Nights get very lonely.Usually I have someone to stay with me, but not this week. Unfortunately, this is the time where i could most use someone to hold or even lie next to. But i'm all alone. This room is too big for me. My bed is too big. It's too empty. There's only me. I need a little space where I can curl up, where I feel like i fill all the spaces. I can't seem to fall asleep this way.

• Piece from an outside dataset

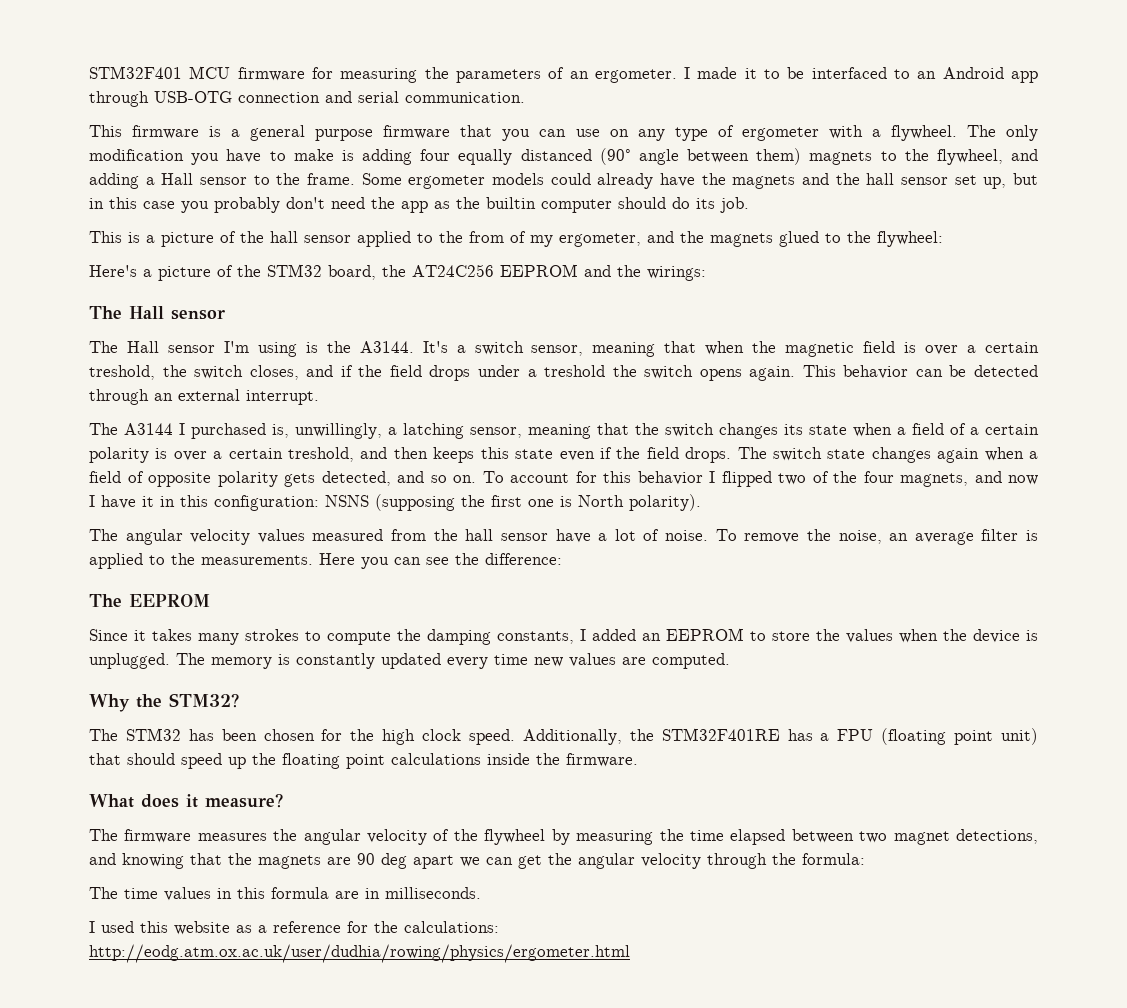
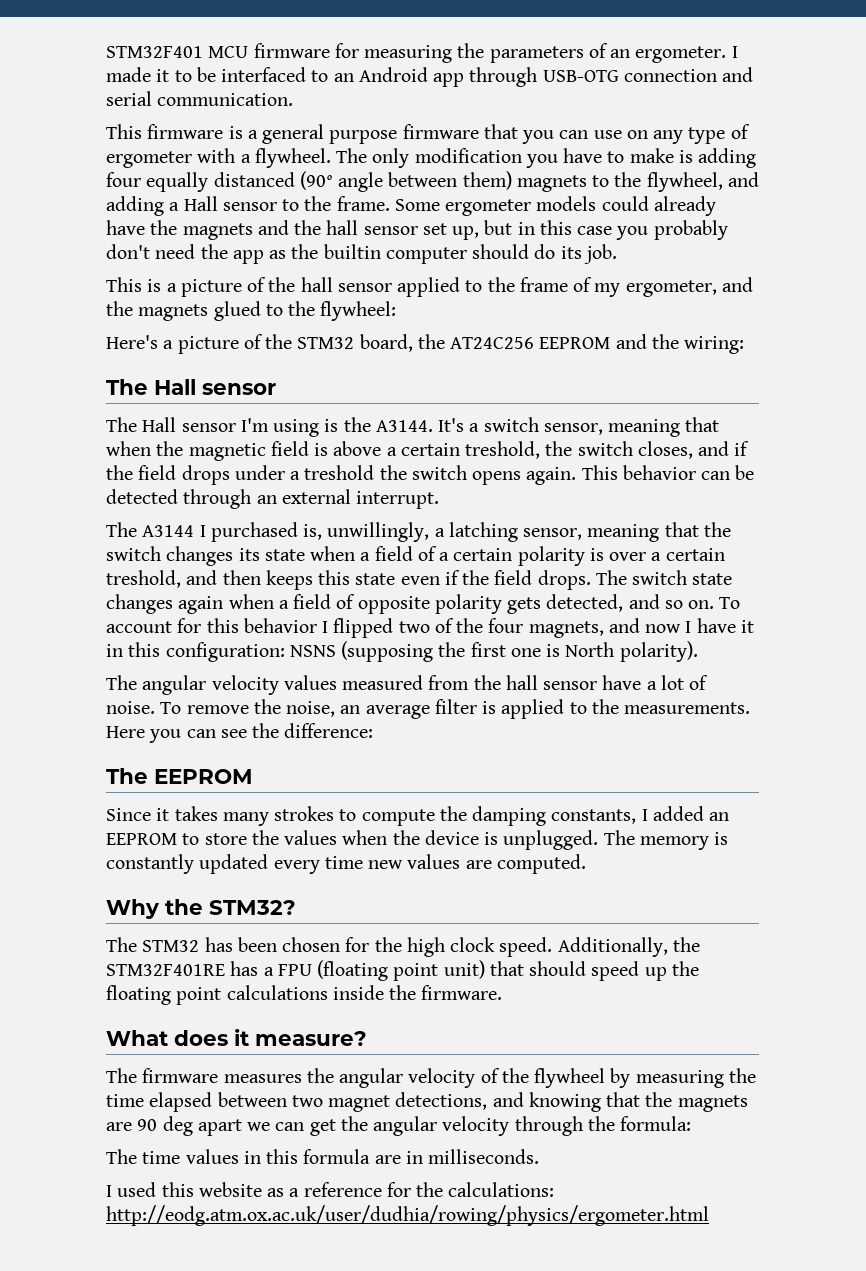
[469,231,504,243] from -> [519,277,568,292] frame
[647,266,706,281] wirings: -> [684,336,745,354] wiring:
[925,345,959,355] over -> [333,441,382,456] above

At least I was able to eat dinner tonight. I ate more in one meal than i have in a long time, probably because i was so excited to hold food in without getting too sick (I still felt bad, but i held it all down). I ate macaroni and cheese and four rolls. I rarely eat much in the Caf these days. I just don't like it. Honestly, I've been fine with not eating, because I'm still losing weight. Even though i know i should eat, i love the feeling of shedding these disgusting medication pounds. I have begun consciously making the decision to avoid food again. But I'm okay with it. It isn't on a dangerous level yet, and i'll do what i want to do, and i'll take care of myself. Fuck feeling guilty about things. I have enough on my mind without unnecessary negative emotions like that. If i want to eat, i'll eat, and if i don't, i won't.
I also motivated myself to get up and go to the science building to study with some friends. I was proud of myself for doing what i needed to do despite feeling so extraordinarily shitty.
It's now nearing one in the morning, and i have to get up at 8:30 for work. After work, I have the doctor, and after the doctor, i have calculus class. Ill be running around until about two o clock, but after that, i'll be back on the web to update you about my visit. Wish me luck, peace, and wellness. I wish the same for you.